Belmont Police Blame Cyclist for Getting in the Way of Driver’s Left Turn
When a 90-year-old driver turned left into the path of a man bicycling on Ralston Avenue, the Belmont Police Department blamed the victim for talking on a cell phone and not wearing a helmet. The department also warned people on bikes against “carrying packages and bags” in its press release.
None of those behaviors are illegal, nor would they have stopped the driver from turning left into the victim’s path — which, by the way, she didn’t receive a citation for.

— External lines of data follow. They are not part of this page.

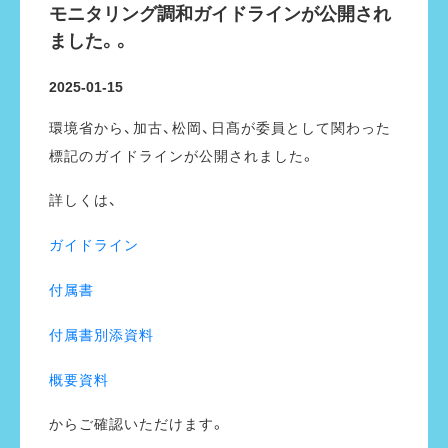
モニタリング調和ガイドラインが公開され
ました。。
2025-01-15
環境省から、加古、松岡、日髙が委員として関わった
標記のガイドラインが公開されました。
詳しくは、
ガイドライン
付属書
付属書別添資料
概要資料
からご確認いただけます。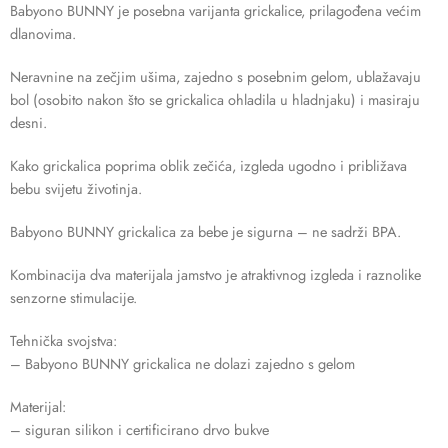
Babyono BUNNY je posebna varijanta grickalice, prilagođena većim
dlanovima.
Neravnine na zečjim ušima, zajedno s posebnim gelom, ublažavaju
bol (osobito nakon što se grickalica ohladila u hladnjaku) i masiraju
desni.
Kako grickalica poprima oblik zečića, izgleda ugodno i približava
bebu svijetu životinja.
Babyono BUNNY grickalica za bebe je sigurna – ne sadrži BPA.
Kombinacija dva materijala jamstvo je atraktivnog izgleda i raznolike
senzorne stimulacije.
Tehnička svojstva:
– Babyono BUNNY grickalica ne dolazi zajedno s gelom
Materijal:
– siguran silikon i certificirano drvo bukve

The crash on Saturday afternoon occurred on Ralston, where city officials refused to include bike lanes and a road diet in a plan for safety improvements last year.

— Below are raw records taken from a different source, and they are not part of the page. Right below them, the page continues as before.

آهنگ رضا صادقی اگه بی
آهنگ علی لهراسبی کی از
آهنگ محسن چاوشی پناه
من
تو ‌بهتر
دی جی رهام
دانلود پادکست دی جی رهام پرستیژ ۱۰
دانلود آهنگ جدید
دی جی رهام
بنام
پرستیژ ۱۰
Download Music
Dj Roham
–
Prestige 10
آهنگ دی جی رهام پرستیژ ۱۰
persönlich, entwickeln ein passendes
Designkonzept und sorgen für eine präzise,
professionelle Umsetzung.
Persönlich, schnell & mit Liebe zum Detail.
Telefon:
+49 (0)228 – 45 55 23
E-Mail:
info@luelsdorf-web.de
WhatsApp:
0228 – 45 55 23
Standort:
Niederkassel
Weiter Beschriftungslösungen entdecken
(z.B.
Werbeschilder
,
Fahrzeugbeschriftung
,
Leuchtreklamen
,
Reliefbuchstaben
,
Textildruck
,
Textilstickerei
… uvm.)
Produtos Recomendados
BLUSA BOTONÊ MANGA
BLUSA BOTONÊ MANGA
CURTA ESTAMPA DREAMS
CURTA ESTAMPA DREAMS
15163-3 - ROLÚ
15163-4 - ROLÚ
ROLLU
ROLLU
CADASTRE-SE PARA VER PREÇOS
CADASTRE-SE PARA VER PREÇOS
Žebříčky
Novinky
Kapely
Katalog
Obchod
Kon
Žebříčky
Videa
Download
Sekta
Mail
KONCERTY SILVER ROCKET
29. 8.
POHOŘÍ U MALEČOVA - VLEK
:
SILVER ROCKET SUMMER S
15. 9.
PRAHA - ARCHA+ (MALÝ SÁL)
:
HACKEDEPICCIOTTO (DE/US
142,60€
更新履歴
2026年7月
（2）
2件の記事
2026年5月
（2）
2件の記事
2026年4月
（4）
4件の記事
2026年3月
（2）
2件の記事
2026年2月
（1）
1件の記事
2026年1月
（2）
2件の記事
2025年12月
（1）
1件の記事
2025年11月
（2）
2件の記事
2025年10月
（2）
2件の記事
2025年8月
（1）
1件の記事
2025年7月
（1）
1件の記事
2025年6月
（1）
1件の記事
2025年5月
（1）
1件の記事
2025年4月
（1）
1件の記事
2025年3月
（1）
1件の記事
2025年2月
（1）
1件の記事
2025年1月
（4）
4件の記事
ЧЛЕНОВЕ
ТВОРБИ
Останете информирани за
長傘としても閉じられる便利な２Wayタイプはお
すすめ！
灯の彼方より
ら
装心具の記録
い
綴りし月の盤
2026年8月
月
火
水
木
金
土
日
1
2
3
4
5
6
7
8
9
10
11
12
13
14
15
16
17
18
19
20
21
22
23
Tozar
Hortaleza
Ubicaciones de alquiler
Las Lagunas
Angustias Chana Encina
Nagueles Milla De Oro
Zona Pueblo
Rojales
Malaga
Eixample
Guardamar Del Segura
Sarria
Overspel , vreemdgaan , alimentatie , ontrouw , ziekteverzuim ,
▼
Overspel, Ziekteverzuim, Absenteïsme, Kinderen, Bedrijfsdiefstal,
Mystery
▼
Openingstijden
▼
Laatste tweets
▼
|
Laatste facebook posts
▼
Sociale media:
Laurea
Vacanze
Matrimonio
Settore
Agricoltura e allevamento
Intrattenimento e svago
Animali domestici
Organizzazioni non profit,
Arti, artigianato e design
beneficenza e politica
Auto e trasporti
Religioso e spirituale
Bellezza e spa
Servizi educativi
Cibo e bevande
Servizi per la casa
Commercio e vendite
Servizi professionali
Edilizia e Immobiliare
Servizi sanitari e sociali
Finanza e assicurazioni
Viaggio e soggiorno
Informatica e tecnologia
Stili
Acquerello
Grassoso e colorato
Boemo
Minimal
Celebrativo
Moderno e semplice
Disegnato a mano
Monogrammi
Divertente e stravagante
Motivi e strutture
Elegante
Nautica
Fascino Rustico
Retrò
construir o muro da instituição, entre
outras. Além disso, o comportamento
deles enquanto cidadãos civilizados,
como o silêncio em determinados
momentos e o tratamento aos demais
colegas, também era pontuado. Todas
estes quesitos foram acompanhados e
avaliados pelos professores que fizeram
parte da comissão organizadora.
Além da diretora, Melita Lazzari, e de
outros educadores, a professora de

“Cars come first,” Belmont City Council Member Coralin Feierbach declared in 2013. Feierbach acknowledged that “when you ride your bike on Ralston you take your life into your own hands,” but concluded that there is nothing to be done about it. She deemed it “impossible” to reduce speeding, ignoring the evidence that road diets do just that [PDF].
Victims of Belmont’s failure to implement proven safety measures won’t get any help from the local police department, which issued its statement on Monday to “remind cyclists to drive defensively.”

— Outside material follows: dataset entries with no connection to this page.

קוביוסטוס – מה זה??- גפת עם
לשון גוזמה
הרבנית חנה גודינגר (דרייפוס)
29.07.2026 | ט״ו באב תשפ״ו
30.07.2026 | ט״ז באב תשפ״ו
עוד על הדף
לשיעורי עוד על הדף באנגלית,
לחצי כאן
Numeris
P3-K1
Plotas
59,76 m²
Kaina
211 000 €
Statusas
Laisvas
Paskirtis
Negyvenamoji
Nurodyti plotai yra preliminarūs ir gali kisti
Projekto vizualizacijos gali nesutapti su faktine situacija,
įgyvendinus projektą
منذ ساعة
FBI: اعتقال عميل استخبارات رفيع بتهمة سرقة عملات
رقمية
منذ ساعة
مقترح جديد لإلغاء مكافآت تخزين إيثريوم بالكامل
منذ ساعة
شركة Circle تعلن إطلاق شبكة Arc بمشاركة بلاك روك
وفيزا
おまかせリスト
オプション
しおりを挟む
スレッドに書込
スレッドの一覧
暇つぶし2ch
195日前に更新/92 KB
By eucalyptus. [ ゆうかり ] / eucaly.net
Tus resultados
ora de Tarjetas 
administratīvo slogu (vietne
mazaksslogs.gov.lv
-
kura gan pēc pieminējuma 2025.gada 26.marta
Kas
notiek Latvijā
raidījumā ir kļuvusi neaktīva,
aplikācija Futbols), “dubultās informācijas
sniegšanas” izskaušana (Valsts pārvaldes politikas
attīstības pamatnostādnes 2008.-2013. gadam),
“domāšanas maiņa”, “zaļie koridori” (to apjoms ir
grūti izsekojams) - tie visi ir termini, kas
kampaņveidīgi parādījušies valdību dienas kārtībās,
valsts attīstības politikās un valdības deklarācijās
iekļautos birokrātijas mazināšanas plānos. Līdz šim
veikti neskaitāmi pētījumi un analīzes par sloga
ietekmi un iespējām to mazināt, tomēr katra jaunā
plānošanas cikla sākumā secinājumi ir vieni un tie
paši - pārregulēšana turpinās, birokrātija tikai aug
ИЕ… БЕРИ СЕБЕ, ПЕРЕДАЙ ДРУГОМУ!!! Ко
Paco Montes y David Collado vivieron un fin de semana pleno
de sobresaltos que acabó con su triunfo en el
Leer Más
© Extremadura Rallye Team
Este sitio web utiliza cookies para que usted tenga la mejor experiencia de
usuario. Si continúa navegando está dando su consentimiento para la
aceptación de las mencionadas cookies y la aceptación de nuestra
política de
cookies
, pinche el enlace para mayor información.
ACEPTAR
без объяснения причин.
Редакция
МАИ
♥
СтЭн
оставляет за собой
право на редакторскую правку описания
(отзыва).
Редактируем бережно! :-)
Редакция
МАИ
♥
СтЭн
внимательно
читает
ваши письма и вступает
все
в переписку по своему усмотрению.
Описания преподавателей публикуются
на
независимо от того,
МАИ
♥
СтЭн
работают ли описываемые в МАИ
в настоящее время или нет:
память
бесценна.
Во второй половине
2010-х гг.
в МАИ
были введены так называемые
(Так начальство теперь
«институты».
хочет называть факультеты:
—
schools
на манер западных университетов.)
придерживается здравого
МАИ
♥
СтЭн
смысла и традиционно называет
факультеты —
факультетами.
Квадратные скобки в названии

“Talking on a cell phone and other activities,” the BPD statement said, “such as carrying packages and bags can reduce your reaction time to unexpected hazards.” Reckless drivers, for example.
The driver was at least issued a DMV notice of re-examination, according to BPD Captain Patrick Halleran. Elderly drivers in California aren’t required to take a re-exam unless ordered by a police officer, physician, or others.
As of press time, Belmont officials have issued no reminder for drivers to slow down and avoid running over people on bikes.